** TASK REQUIREMENTS **
Reproduce the items below verbatim, copying everything from their start down to and including the line that contains "Dot at: (342, 290)".

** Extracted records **
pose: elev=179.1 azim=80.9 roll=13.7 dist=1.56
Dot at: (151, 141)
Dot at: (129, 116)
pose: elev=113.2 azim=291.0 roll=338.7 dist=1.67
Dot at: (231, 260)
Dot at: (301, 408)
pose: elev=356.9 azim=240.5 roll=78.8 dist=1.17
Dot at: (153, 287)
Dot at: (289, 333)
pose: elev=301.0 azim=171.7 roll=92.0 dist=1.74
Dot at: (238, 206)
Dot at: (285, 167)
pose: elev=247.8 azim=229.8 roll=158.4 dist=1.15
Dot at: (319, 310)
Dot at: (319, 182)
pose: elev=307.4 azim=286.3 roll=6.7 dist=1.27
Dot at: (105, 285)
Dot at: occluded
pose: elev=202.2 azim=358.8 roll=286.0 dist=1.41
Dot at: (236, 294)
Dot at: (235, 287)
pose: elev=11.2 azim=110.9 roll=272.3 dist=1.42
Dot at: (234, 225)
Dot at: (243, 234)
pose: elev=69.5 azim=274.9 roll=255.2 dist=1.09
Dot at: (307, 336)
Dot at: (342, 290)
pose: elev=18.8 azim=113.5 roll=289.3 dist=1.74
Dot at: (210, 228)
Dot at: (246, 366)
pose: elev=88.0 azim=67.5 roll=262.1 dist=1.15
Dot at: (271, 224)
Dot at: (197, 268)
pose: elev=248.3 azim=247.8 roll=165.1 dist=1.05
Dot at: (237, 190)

** EXERCISE SOLUTION **
pose: elev=179.1 azim=80.9 roll=13.7 dist=1.56
Dot at: (151, 141)
Dot at: (129, 116)
pose: elev=113.2 azim=291.0 roll=338.7 dist=1.67
Dot at: (231, 260)
Dot at: (301, 408)
pose: elev=356.9 azim=240.5 roll=78.8 dist=1.17
Dot at: (153, 287)
Dot at: (289, 333)
pose: elev=301.0 azim=171.7 roll=92.0 dist=1.74
Dot at: (238, 206)
Dot at: (285, 167)
pose: elev=247.8 azim=229.8 roll=158.4 dist=1.15
Dot at: (319, 310)
Dot at: (319, 182)
pose: elev=307.4 azim=286.3 roll=6.7 dist=1.27
Dot at: (105, 285)
Dot at: occluded
pose: elev=202.2 azim=358.8 roll=286.0 dist=1.41
Dot at: (236, 294)
Dot at: (235, 287)
pose: elev=11.2 azim=110.9 roll=272.3 dist=1.42
Dot at: (234, 225)
Dot at: (243, 234)
pose: elev=69.5 azim=274.9 roll=255.2 dist=1.09
Dot at: (307, 336)
Dot at: (342, 290)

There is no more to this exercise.